GOAL OF THE EXERCISE
Pull out each line in the records below that contains the string "What", matching case exactly.

SOURCE DATA

================

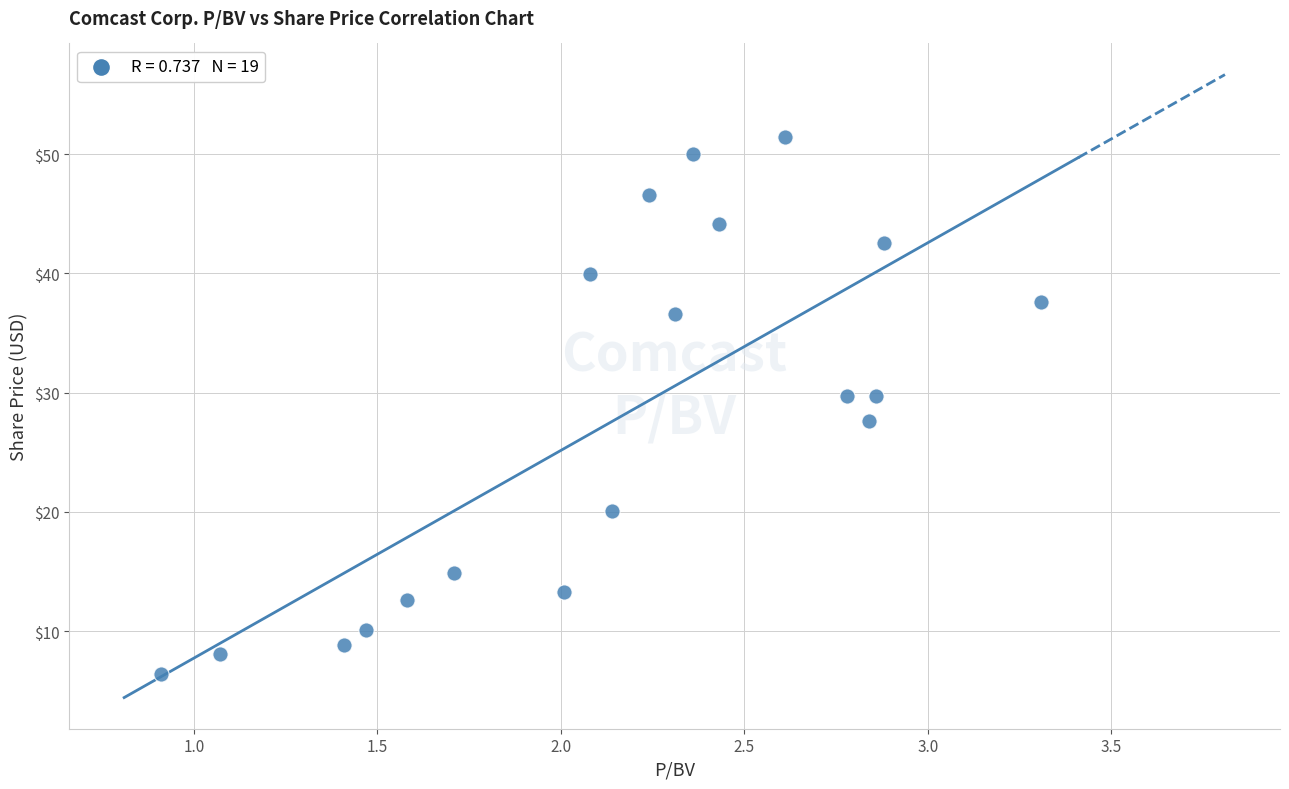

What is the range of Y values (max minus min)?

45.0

================

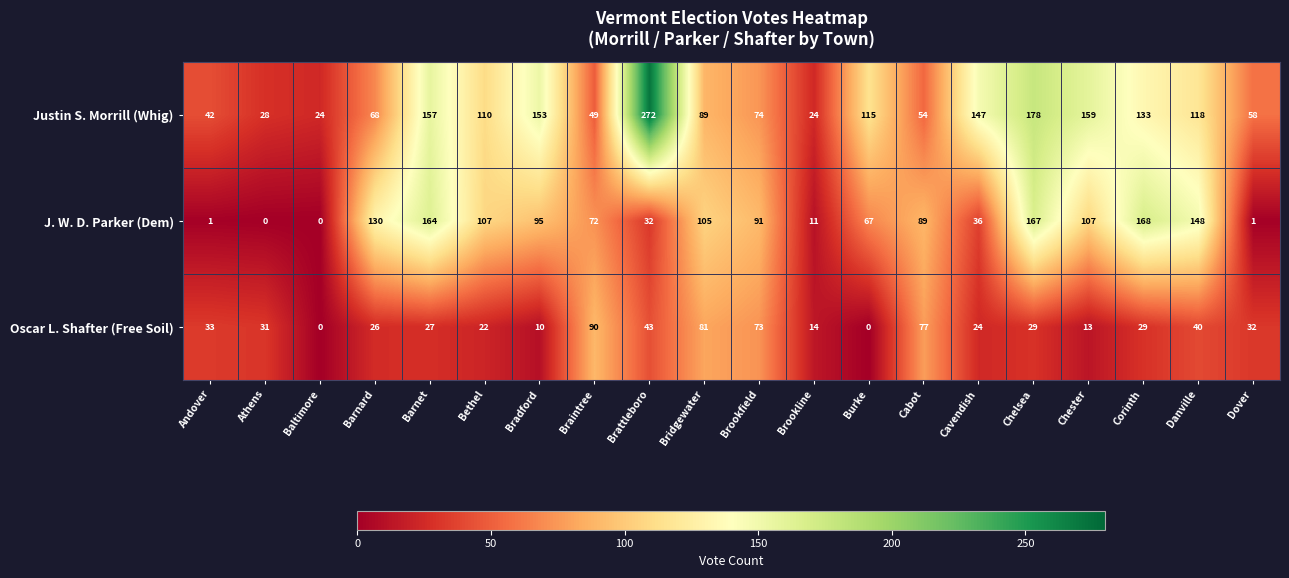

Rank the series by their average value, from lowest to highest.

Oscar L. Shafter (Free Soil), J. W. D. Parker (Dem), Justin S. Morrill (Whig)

================

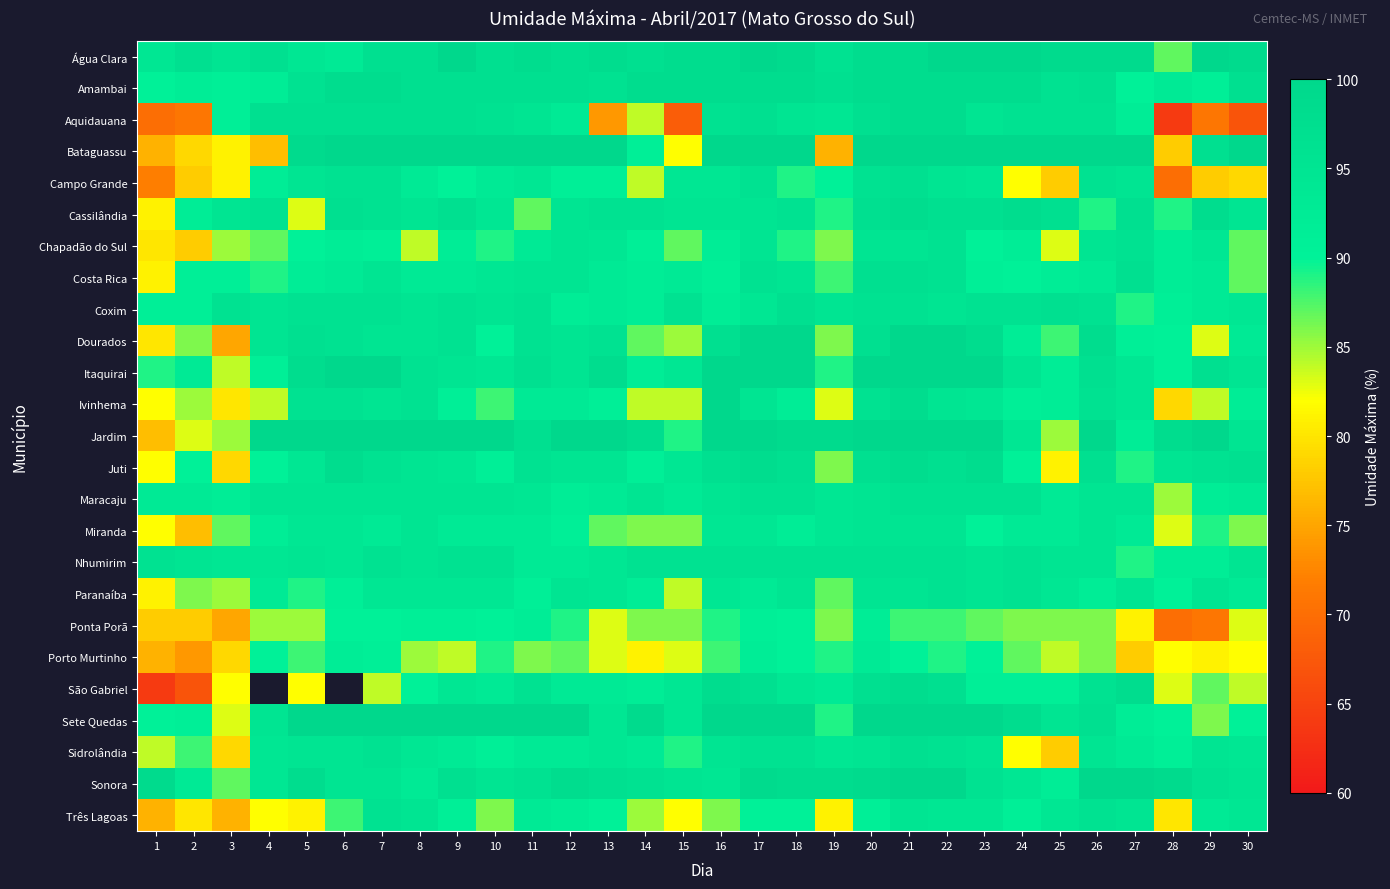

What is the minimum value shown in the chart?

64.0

================

TASK RESPONSE
What is the range of Y values (max minus min)?
What is the minimum value shown in the chart?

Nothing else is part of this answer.